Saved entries
*** Block opens ***

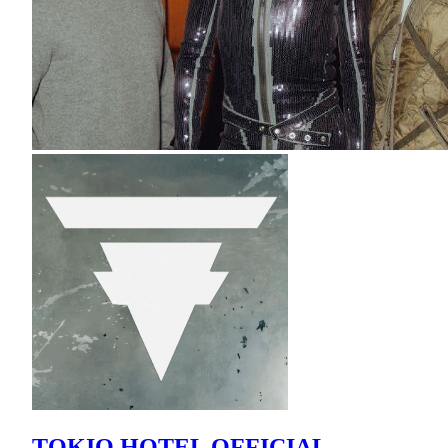
TOKIO HOTEL OFFICIAL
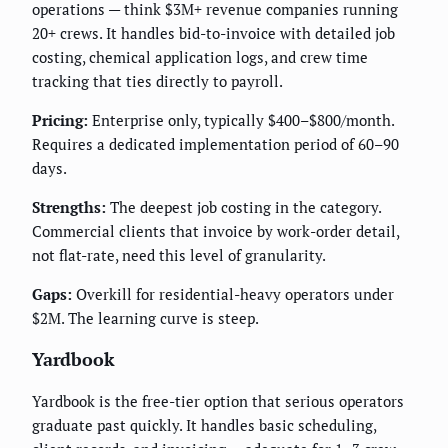
operations — think $3M+ revenue companies running
20+ crews. It handles bid-to-invoice with detailed job
costing, chemical application logs, and crew time
tracking that ties directly to payroll.
Pricing:
Enterprise only, typically $400–$800/month.
Requires a dedicated implementation period of 60–90
days.
Strengths:
The deepest job costing in the category.
Commercial clients that invoice by work-order detail,
not flat-rate, need this level of granularity.
Gaps:
Overkill for residential-heavy operators under
$2M. The learning curve is steep.
Yardbook
Yardbook is the free-tier option that serious operators
graduate past quickly. It handles basic scheduling,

*** Block closes ***

:: INSTRUCTIONS TO FOLLOW ::
Exactly as given, transcribe every line of the data, but not its images.

:: COMPLETED EXERCISE ::
TOKIO HOTEL OFFICIAL
operations — think $3M+ revenue companies running
20+ crews. It handles bid-to-invoice with detailed job
costing, chemical application logs, and crew time
tracking that ties directly to payroll.
Pricing:
Enterprise only, typically $400–$800/month.
Requires a dedicated implementation period of 60–90
days.
Strengths:
The deepest job costing in the category.
Commercial clients that invoice by work-order detail,
not flat-rate, need this level of granularity.
Gaps:
Overkill for residential-heavy operators under
$2M. The learning curve is steep.
Yardbook
Yardbook is the free-tier option that serious operators
graduate past quickly. It handles basic scheduling,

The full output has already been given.